Work to be completed – Copy out the listing below word for word, leaving out the pictures.

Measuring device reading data
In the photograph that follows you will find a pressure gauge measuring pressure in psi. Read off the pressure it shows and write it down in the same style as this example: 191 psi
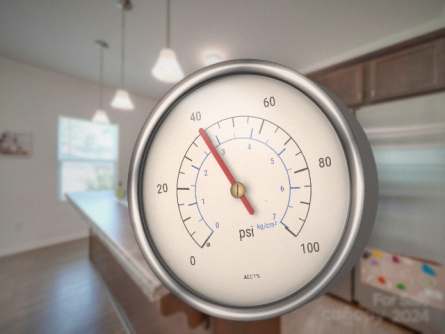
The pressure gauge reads 40 psi
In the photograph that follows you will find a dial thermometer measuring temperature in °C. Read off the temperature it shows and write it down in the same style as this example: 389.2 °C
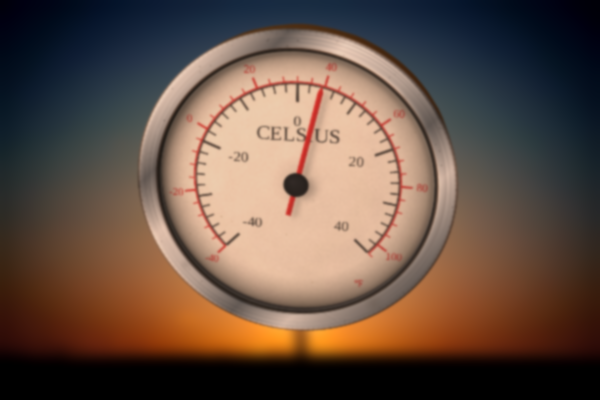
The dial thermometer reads 4 °C
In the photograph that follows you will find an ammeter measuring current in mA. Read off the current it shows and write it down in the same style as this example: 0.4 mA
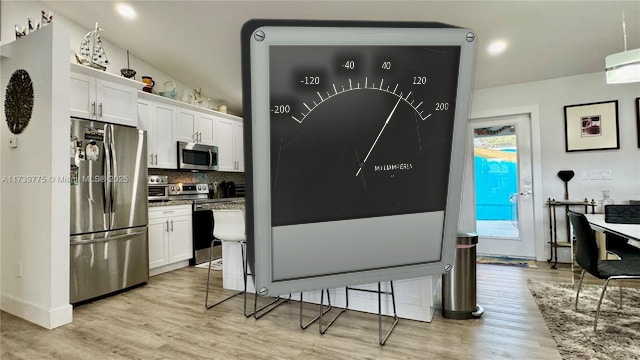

Result of this task –
In the photograph that follows you will find a pressure gauge measuring pressure in psi. Read off the pressure it shows and write it down in the same style as this example: 191 psi
The pressure gauge reads 40 psi
In the photograph that follows you will find a dial thermometer measuring temperature in °C. Read off the temperature it shows and write it down in the same style as this example: 389.2 °C
The dial thermometer reads 4 °C
In the photograph that follows you will find an ammeter measuring current in mA. Read off the current it shows and write it down in the same style as this example: 0.4 mA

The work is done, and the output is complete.